Dieser Konflikt allerdings endete tödlich – und die Besetzung der „Rollen" war geeignet, neue Phobien zwischen einheimischen Russen und den „Zugereisten" – egal ob Kaukasier mit russischem Pass oder Gastarbeiter aus Mittelasien – zu schüren: „Ausgeknockt" wurde der Moskauer Iwan Agafonow, 19 Jahre alter Student an einer Polizeihochschule.
Schlaksiger Student provoziert kompakte Kampfmaschine
Er hatte vor dem Nachtclub mit einem Funkfernsteuerauto herumgespielt und einem Mädchen im Scherz angeboten, sie damit spazieren zu fahren.
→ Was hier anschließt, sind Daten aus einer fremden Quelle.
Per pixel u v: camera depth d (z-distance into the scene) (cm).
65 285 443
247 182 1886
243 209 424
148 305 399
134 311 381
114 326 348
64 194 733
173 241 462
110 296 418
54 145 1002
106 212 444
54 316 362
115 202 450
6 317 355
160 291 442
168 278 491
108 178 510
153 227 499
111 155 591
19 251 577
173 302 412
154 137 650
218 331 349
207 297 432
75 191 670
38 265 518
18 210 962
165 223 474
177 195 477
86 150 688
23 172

Der auf seinen Fotos im Sozialnetzwerk „Vkontakte" sehr sympathisch wirkende Jüngling überlebte den Zwischenfall nur um ein paar Tage: Beim Aufprall seines Kopfes auf den Asphalt wurde das Kleinhirn zerstört.
Den Schlag setzte Rasul Mirsajew, gebürtig aus Dagestan und dreifacher Weltmeister in der als „Kampf ohne Regeln" bezeichneten Brutal-Sportart MMA. Agafonow, selbst 1,92 Meter groß, hatte den nur 1,70 Meter großen und 65 Kilogramm schweren Champion zuvor mit der Anmache von dessen Freundin und einer herablassenden Bemerkung gekränkt – wie genau diese ausgefallen war, darüber gingen die Zeugenaussagen in dem sich monatelang hinziehenden Prozess stark auseinander.
Schlag war nicht tödlich - es war der Sturz
Das Urteil in dem sich über Monate hinziehenden Prozess fiel mild aus: Die Staatsanwaltschaft selbst hatte das Vergehen im Verlauf herabgestuft – von „gefährlicher Körperverletzung mit Todesfolge" auf „fahrlässige
Tötung". Gutachter hatten dargelegt, dass der Faustschlag gegen die Wange keine Verletzungen verursacht hatte. Tödliche Folgen hatte nur der Aufprall des Hinterkopfs „aus der Höhe der eigenen Körpergröße" auf den Asphalt. Mirsajew, der sich einige Tage nach dem Vorfall der Polizei gestellt hatte, wurde zu zwei Jahren „Freiheitsbeschränkung" verurteilt. Dies heißt, er hätte seinen heimischen Landkreis in Dagestan nicht verlassen und an keinen Vergnügungs-Veranstaltungen teilnehmen dürfen.
Doch da er bereits 15 Monate in U-Haft abgesessen hat, wurde die Strafe vom Gericht als verbüßt bewertet. Der Champion verließ – wie er später sagte, zu seiner eigenen Verblüffung – das Gericht als freier Mann. Er habe in der Haft sein bisheriges unstetes Leben und seine Werte gründlich überdacht, sagte er Journalisten.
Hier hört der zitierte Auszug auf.